▶ [ASSIGNMENT]
Starting with the line that contains "Representação do ambiente", copy every line through the end of the data below, exactly and with nothing added.
STORED DATA Block Start
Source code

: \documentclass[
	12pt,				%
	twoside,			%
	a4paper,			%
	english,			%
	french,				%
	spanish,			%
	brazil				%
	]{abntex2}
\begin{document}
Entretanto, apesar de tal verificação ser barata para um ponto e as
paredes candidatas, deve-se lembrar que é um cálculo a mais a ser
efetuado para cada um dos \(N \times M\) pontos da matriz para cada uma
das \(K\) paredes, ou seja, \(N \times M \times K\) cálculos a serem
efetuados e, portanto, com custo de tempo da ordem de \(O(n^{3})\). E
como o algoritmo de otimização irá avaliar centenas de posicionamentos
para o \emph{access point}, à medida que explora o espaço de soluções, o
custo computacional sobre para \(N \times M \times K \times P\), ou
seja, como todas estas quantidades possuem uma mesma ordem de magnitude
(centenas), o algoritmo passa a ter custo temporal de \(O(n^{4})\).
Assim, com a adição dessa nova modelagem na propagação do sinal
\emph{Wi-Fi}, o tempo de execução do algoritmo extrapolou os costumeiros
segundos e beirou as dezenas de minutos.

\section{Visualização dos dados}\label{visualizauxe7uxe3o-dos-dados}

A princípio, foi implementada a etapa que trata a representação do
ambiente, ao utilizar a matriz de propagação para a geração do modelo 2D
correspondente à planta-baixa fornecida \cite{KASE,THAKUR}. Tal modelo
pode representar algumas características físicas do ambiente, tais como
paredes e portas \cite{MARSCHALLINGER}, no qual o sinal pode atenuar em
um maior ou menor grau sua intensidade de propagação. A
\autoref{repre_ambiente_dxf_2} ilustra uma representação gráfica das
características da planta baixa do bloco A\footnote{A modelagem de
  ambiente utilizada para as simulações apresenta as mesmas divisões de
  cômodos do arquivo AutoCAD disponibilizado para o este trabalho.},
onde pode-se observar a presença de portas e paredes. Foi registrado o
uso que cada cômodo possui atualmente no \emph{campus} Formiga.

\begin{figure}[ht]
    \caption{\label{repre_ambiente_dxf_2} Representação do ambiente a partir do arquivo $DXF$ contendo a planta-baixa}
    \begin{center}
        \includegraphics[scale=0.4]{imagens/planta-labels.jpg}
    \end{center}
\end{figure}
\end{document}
STORED DATA Block End
▶ [RESULT FOR THIS TASK]
    \caption{\label{repre_ambiente_dxf_2} Representação do ambiente a partir do arquivo $DXF$ contendo a planta-baixa}
    \begin{center}
        \includegraphics[scale=0.4]{imagens/planta-labels.jpg}
    \end{center}
\end{figure}
\end{document}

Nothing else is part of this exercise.